Extrait du document.

******

Si la branche du caoutchouc avait des minima conventionnels sous le smic, c’est peut-être parce qu’ils correspondaient à la situation économique du secteur. Et s’il existait 77 conventions collectives locales dans la métallurgie, c’était pour coller au plus près des réalités du terrain. Elles avaient la vertu d’avoir des minima conventionnels en rapport avec le coût de la vie locale. La réforme les a supprimées. Et pendant ce temps-là , Valérie Pécresse, la présidente de la région Ile-de-France, réclamait la mise en place d’un smic francilien parce que le coût de la vie est plus élevé dans sa région que partout ailleurs en France. C’est sans doute vrai, mais la solution dans ce cas est de supprimer le smic national, pas de créer des smics régionaux. Les entreprises seraient alors libres de leurs rémunérations, après négociation avec les salariés. Elles pourraient aussi, si elles le souhaitent, s’en remettre aux branches pour négocier localement les salaires conventionnels minimaux avec les syndicats.

La convention collective étendue : un cartel légal ?

******

Contenu transcrit des pages:
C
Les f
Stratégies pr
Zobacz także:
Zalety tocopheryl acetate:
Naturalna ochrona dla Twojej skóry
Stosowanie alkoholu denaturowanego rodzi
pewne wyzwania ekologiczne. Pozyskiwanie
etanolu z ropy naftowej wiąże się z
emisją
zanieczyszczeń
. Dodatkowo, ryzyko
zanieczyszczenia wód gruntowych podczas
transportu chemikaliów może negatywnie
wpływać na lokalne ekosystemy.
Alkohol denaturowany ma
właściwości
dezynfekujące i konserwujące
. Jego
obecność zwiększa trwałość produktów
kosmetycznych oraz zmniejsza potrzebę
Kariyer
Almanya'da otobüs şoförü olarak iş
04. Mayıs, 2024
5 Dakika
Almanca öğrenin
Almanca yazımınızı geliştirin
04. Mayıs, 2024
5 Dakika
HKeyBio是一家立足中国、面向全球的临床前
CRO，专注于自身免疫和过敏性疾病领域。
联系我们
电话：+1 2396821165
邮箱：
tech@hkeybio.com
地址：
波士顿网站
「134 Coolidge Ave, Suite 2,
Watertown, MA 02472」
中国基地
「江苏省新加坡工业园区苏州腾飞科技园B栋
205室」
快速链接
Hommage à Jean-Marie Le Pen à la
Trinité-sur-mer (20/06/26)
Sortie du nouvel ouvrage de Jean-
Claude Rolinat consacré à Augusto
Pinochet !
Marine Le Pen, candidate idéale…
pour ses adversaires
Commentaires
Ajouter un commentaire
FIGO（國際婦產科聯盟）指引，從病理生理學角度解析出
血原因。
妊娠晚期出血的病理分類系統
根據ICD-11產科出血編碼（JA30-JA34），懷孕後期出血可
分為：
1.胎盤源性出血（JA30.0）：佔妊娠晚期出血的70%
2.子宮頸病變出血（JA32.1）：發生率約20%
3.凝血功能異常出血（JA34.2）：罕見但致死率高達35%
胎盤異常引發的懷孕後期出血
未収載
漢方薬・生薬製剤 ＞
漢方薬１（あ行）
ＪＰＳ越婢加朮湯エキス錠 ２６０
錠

******

Consigne.
Résumez en deux phrases le texte sur les minima salariaux. Les lignes constituent un matériau distinct du texte.

Corrigé.
Le texte explique que des minima conventionnels, comme ceux de la branche du caoutchouc ou des 77 conventions locales de la métallurgie supprimées par la réforme, pouvaient correspondre à la situation économique du secteur et au coût de la vie local. Face à la demande d'un smic francilien formulée par Valérie Pécresse, il propose plutôt de supprimer le smic national pour laisser les entreprises fixer les rémunérations après négociation avec les salariés ou s'en remettre aux branches.